L’Algérie ayant accédé à l’indépendance le 3 juillet 1962, le délai de 50 ans a commencé à courir, pour les personnes qui ont maintenu leur domicile dans ce territoire, à compter de cette date.
Comme le relève le ministère public, il résulte de la copie de son acte de naissance (pièce 2) et de ses écritures que Mme [Y] [X] est née et réside en Algérie. Elle n’allègue pas, ni pour elle-même, ni pour sa mère revendiquée, Mme [P] [U], de possession d’état de française, ne versant aucune pièce en ce sens.
En deuxième lieu, si elle rappelle, à juste titre, que la condition de résidence à l’étranger s’apprécie en la personne des ascendants dont la nationalité française est revendiquée, elle ne verse toutefois aucune pièce permettant de justifier, contrairement à ce qu’elle soutient, de la résidence en France de [V] [C] pendant le délai cinquantenaire visé par le texte. En effet, le certificat de nationalité française délivré à [V] [C] ainsi que son passeport français et sa carte d’immatriculation au consulat général de France à [Localité 5] sont des éléments de possession d’état de française, mais ne peuvent aucunement justifier de sa résidence en France (pièce 11, 12, et 13 de l’appelante). Ainsi, le certificat de nationalité française qui lui a été remis le 17 mai 2001 mentionne une résidence de l’intéressée à [Localité 7], en Algérie. De même, la délivrance d’un passeport français le 20 janvier 2006 par le directeur des français à l’étranger, comme l’immatriculation de l’intéressée au consulat de France à [Localité 5] valable jusqu’en 2011 confirment bien au contraire que [V] [C], qui s’est mariée en Algérie à [Localité 7] le 30 décembre 1965, pays où elle a donné naissance à sa fille [P] [U] le 31 mai 1966, a résidé habituellement dans ce pays après l’indépendance et n’a donc jamais fixé son domicile en France avant le 4 juillet 2012, terme du délai visé par le texte.
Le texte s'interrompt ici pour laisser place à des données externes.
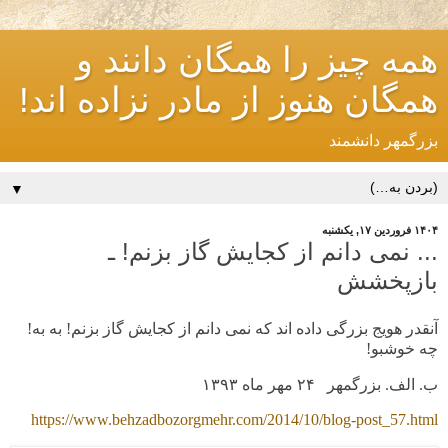
همه چیز را همگان دانند و
همگان هنوز از مادر نزاده اند!
بزرگمهر دانشمند
▼
۱۴۰۴ فروردین ۱۷, یکشنبه
... نمی دانم از کجایش گاز بزنم! ـ
بازپخشش
آنقدر هویج بزرگی داده اند که نمی دانم از کجایش گاز بزنم! به به!
چه خوشبو!
ب. الف. بزرگمهر ۲۴ مهر ماه ۱۳۹۳
https://www.behzadbozorgmehr.com/2014/10/blog-post_57.html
Les conditions prévues par l’article 30-3 étant réunies, Mme [Y] [X] n’est pas admise à faire la preuve qu’elle a, par filiation, la nationalité française.
Le jugement rendu le 12 janvier 2023 par le tribunal judiciaire de Paris est confirmé.
Mme [Y] [X] qui succombe, assumera la charge des dépens.
PAR CES MOTIFS
Dit que la formalité prévue à l’article 1040 du code de procédure civile a été accomplie et que la procédure est régulière,
Confirme le jugement rendu le 12 janvier 2023 par le tribunal judiciaire de Paris,
Ordonne la mention prévue à l’article 28 du code civil.